What you’ll be able to do in the next few months:

  • Read competitor customer reviews: Soon, you’ll be able to tap into feedback on your competitors to better understand market demands.
  • Analyze content marketing strategies: Get ready to dissect competitors’ content approaches to refine your own strategies.
  • Discover a business’ tech stack: Uncover the technologies powering your competitors’ operations, providing insights into their capabilities.
  • Identify gaps in your SEO strategy: This upcoming feature will help you spot opportunities to surpass your competitors in search engine rankings.

Start your free trial today and be one of the first companies to experience the future of competitive business intelligence.

What does competitive intelligence look like in your industry?

A word of caution: regardless of your business’ industry or target market, the essence of competitive intelligence lies in gathering actionable insights that inform your strategies—whether that’s refining your product line, enhancing customer experience, or innovating with new technologies.

Let’s now have a look at three macro industries and how competitive intelligence changes according to specific needs.

  • In retail, competitive intelligence means keeping track of your competition’s products, prices, and promotions. Visit stores or check online, noting layout, service, and trends. Social media reveals how they engage with customers. Determine patterns to enhance your offerings and stand out.
  • In tech, competitive intelligence focuses on innovation and speed. Watch for technological advancements, patents, and competitors’ product launches. Tech blogs, conferences, and forums offer insights into trends.

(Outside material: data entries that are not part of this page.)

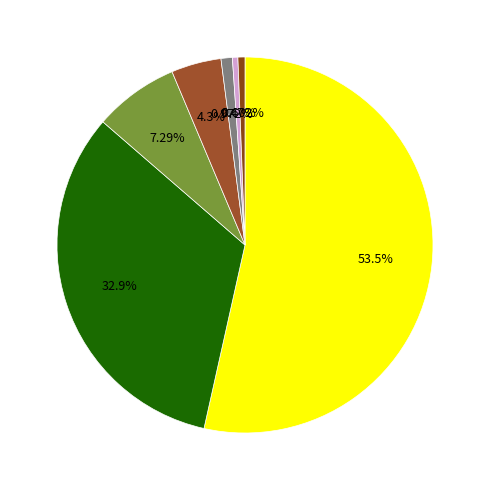

Does any single category account for the majority?

Yes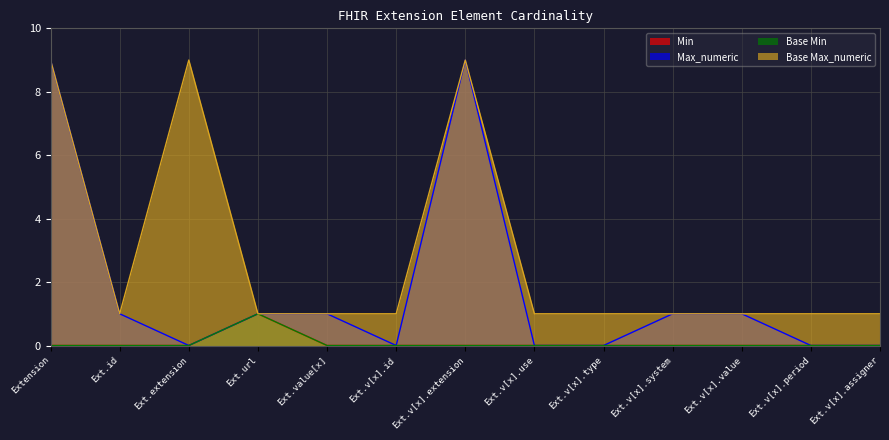

What position from the right is Extension?

13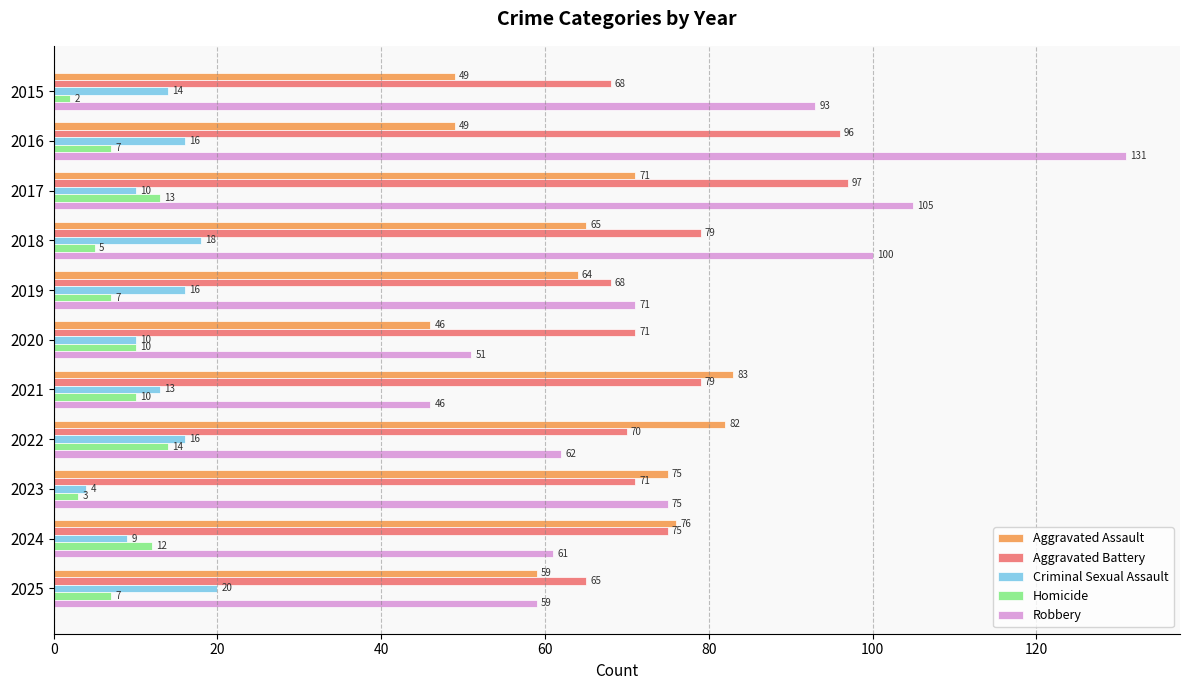

What is the average value of the Criminal Sexual Assault series?

13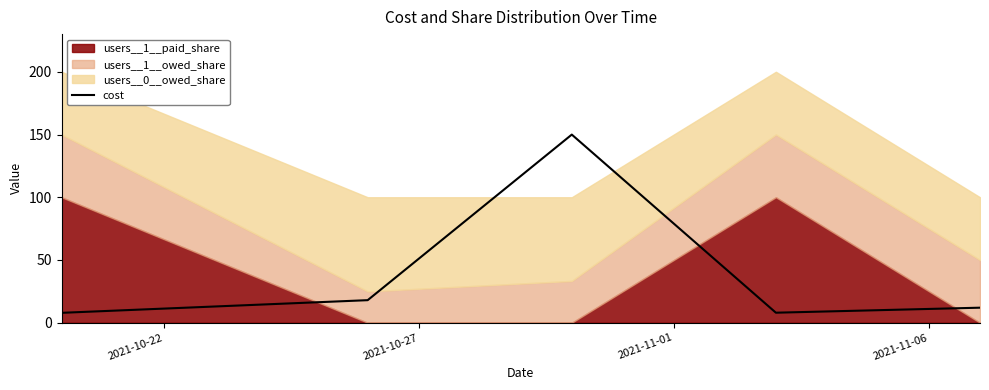

What is the approximate value at 2021-10-27?

18.0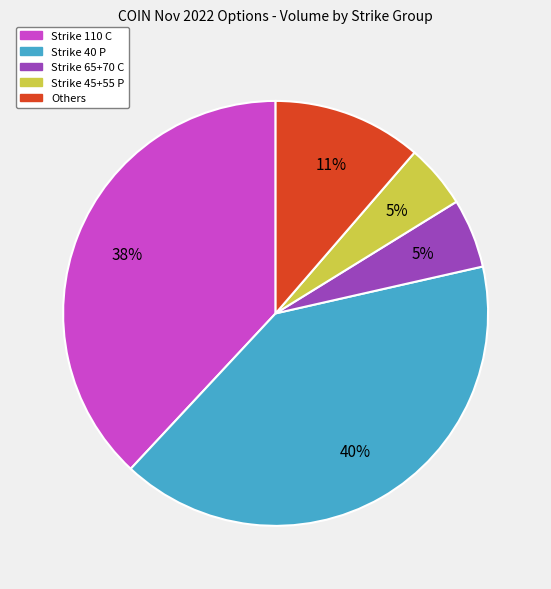

To the nearest percent, what is the average slice percentage?

20%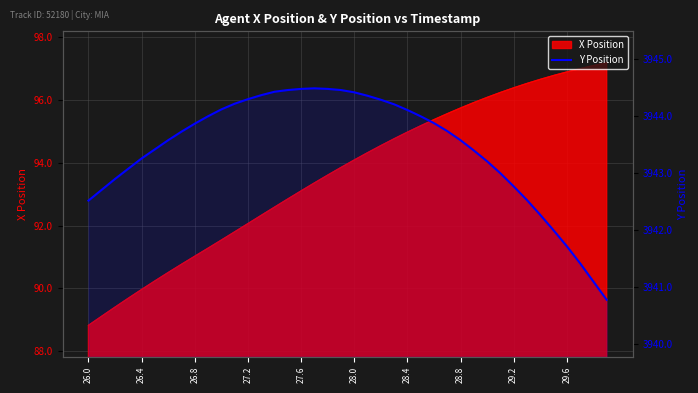

What is the smallest value displayed?

3940.8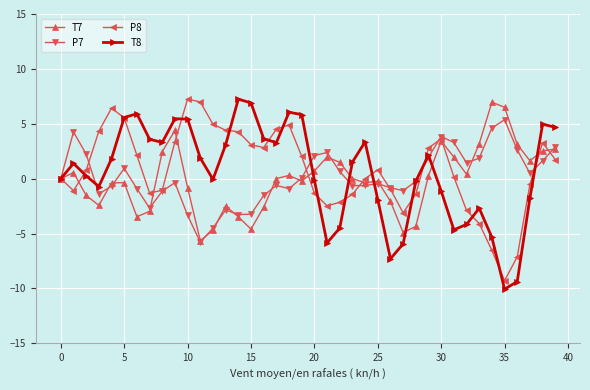

Which series has the largest range (max minus min)?

T8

Monitor software updates and features to anticipate market shifts, innovate, and meet your customers’ needs effectively.
  • In manufacturing, competitive intelligence focuses on efficiency, supply chains, and innovations. Visiting competitors may not be possible, but trade shows and reports offer insights into new technology and methods. Monitoring material prices, regulations, and global manufacturing hubs is vital. This intel optimizes production, cuts costs, and allows you to gain a competitive advantage.

Get started with competitive intelligence today!

Competitive intelligence transcends industries. Whether you’re in tech or manufacturing, understanding your competition is essential to success. By staying up-to-date on industry trends, monitoring competitor activity and advancements, and analyzing data for insights, you can stay ahead of the game and continuously improve your products and services.

Stay ahead and replace assumptions and guesswork with data. Use Unkover to better allocate your resources, save costs, and increase profitability. Start your free trial today.


What is marketing competitive intelligence?

Marketing competitive intelligence is the process of gathering and analyzing actionable information about competitors’ strategies, strengths and weaknesses, and behaviors. It helps businesses understand their competitive environment, make informed decisions, strategize marketing efforts, and evaluate opportunities for differentiation and growth.

What type of information is provided through the process of competitive intelligence?

Competitive intelligence provides companies with valuable information on competitors’ product offerings and developments, pricing strategies and promotions, market positioning and target audiences, marketing tactics and channels used, performance metrics and market share, and industry trends and consumer preferences.

Which of the following is an ethical method of gathering competitive intelligence?

Companies can gather competitive intelligence ethically. Methods include reviewing public records and documents, analyzing competitors’ marketing materials and websites, attending public trade shows and industry conferences, conducting surveys or interviews where participants are aware of your intent, and monitoring publicly available social media accounts and online forums.

This way, businesses respect privacy and legal boundaries while gaining valuable insights.